Florida Statutes 282.206 – Cloud-first policy in state agencies
Current as of: 2024 | Check for updates
|
Other versions
Terms Used In Florida Statutes 282.206
- Cybersecurity: means the protection afforded to an automated information system in order to attain the applicable objectives of preserving the confidentiality, integrity, and availability of data, information, and information technology resources. See Florida Statutes 282.0041
- Data: means a subset of structured information in a format that allows such information to be electronically retrieved and transmitted. See Florida Statutes 282.0041
- Department: means the Department of Management Services. See Florida Statutes 282.0041
- Standards: means required practices, controls, components, or configurations established by an authority. See Florida Statutes 282.0041
- State agency: means any official, officer, commission, board, authority, council, committee, or department of the executive branch of state government; the Justice Administrative Commission; and the Public Service Commission. See Florida Statutes 282.0041
(1) The Legislature finds that the most efficient and effective means of providing quality data processing services is through the use of cloud computing. It is the intent of the Legislature that each state agency adopt a cloud-first policy that first considers cloud-computing solutions in its technology sourcing strategy for technology initiatives or upgrades whenever possible and feasible.
(2) In its procurement process, each state agency shall show a preference for cloud-computing solutions that either minimize or do not require the use of state data center infrastructure when cloud-computing solutions meet the needs of the agency, reduce costs, and meet or exceed the applicable state and federal laws, regulations, and standards for cybersecurity.

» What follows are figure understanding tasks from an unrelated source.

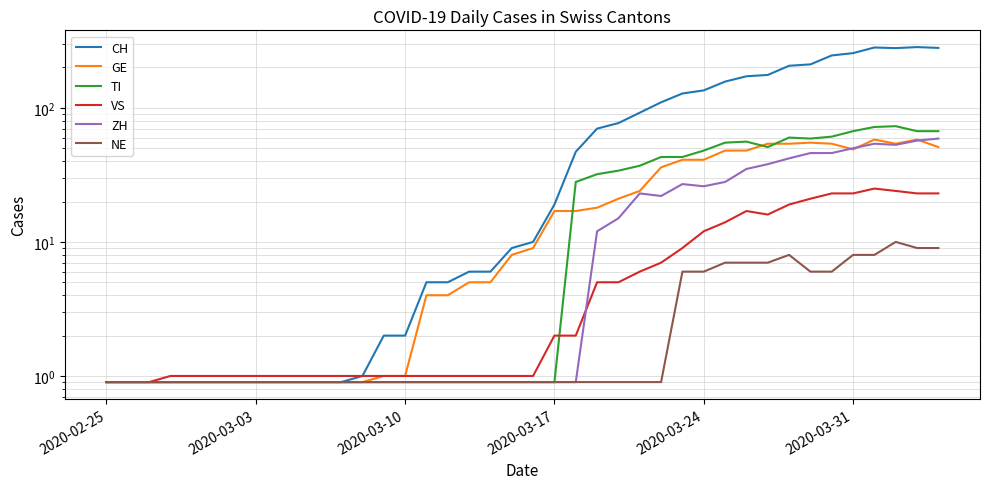

True or false: GE and TI cross at least once.

True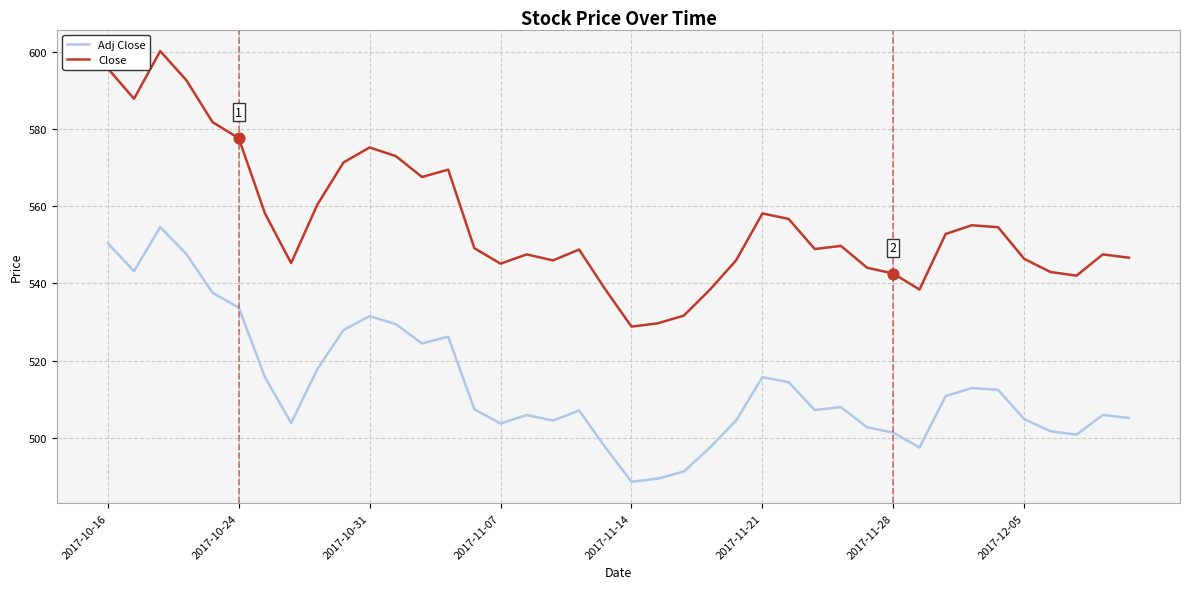

Which series has the largest total across all categories?

Close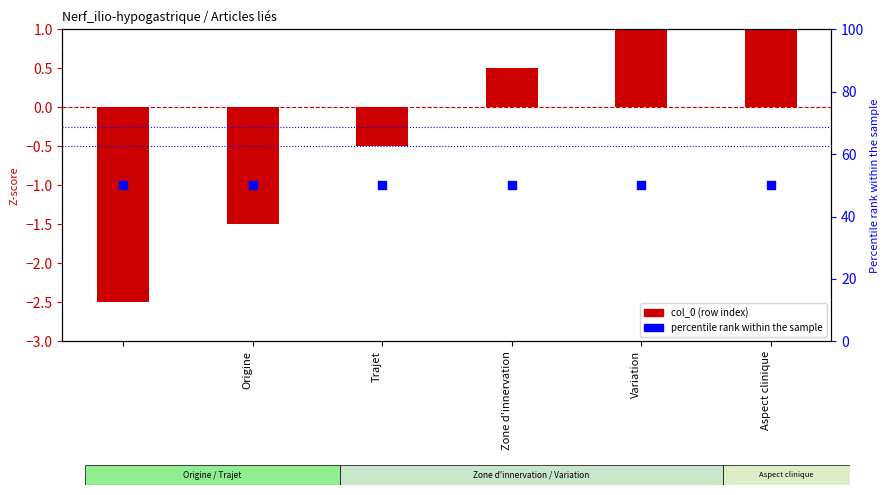

Which series contains the highest Y value?

percentile rank within the sample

(3) Each state agency shall adopt formal procedures for the evaluation of cloud-computing options for existing applications, technology initiatives, or upgrades.
(4) Each state agency shall develop a strategic plan to be updated annually to address its inventory of applications located at the state data center. Each agency shall submit the plan by October 15 of each year to the Office of Policy and Budget in the Executive Office of the Governor and the chairs of the legislative appropriations committees. For each application, the plan must identify and document the readiness, appropriate strategy, and high-level timeline for transition to a cloud-computing service based on the application’s quality, cost, and resource requirements. This information must be used to assist the state data center in making adjustments to its service offerings.
(5) Each state agency customer of the state data center shall notify the state data center by May 31 and November 30 annually of any significant changes in its anticipated utilization of state data center services pursuant to requirements established by the state data center.
(6) Unless authorized by the Legislature, the Department of Law Enforcement, as the state’s lead Criminal Justice Information Services Systems Agency, may not impose more stringent protection measures than outlined in the federal Criminal Justice Information Services Security Policy relating to the use of cloud-computing services.